Data provided START

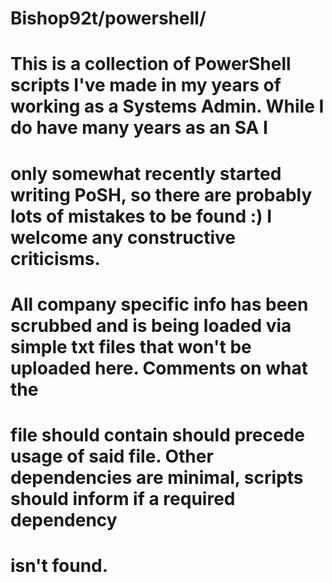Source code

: # Bishop92t/powershell/

# This is a collection of PowerShell scripts I've made in my years of working as a Systems Admin. While I do have many years as an SA I 
# only somewhat recently started writing PoSH, so there are probably lots of mistakes to be found :)  I welcome any constructive criticisms.  
     
# All company specific info has been scrubbed and is being loaded via simple txt files that won't be uploaded here. Comments on what the 
# file should contain should precede usage of said file. Other dependencies are minimal, scripts should inform if a required dependency 
# isn't found.
     
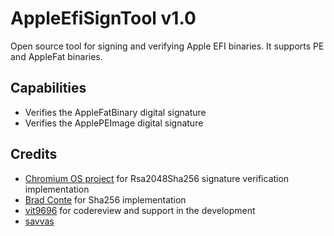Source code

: AppleEfiSignTool v1.0
==============

Open source tool for signing and verifying Apple EFI binaries. It supports PE and AppleFat binaries.

## Capabilities
- Verifies the AppleFatBinary digital signature 
- Verifies the ApplePEImage digital signature 

## Credits
- [Chromium OS project](https://github.com/chromium) for Rsa2048Sha256 signature verification implementation
- [Brad Conte](https://github.com/B-Con) for Sha256 implementation
- [vit9696](https://github.com/vit9696) for codereview and support in the development
- [savvas](https://github.com/savvamitrofanov) 
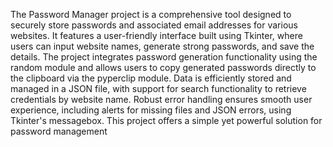 The Password Manager project is a comprehensive tool designed to securely store passwords and associated email addresses for various websites. It features a user-friendly interface built using Tkinter, where users can input website names, generate strong passwords, and save the details. The project integrates password generation functionality using the random module and allows users to copy generated passwords directly to the clipboard via the pyperclip module. Data is efficiently stored and managed in a JSON file, with support for search functionality to retrieve credentials by website name. Robust error handling ensures smooth user experience, including alerts for missing files and JSON errors, using Tkinter's messagebox. This project offers a simple yet powerful solution for password management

Data provided END

Task goal :: For each line in the data above that contains the string "signature", extract the line.

Solution to the exercise ::
- Verifies the AppleFatBinary digital signature 
- Verifies the ApplePEImage digital signature 
- [Chromium OS project](https://github.com/chromium) for Rsa2048Sha256 signature verification implementation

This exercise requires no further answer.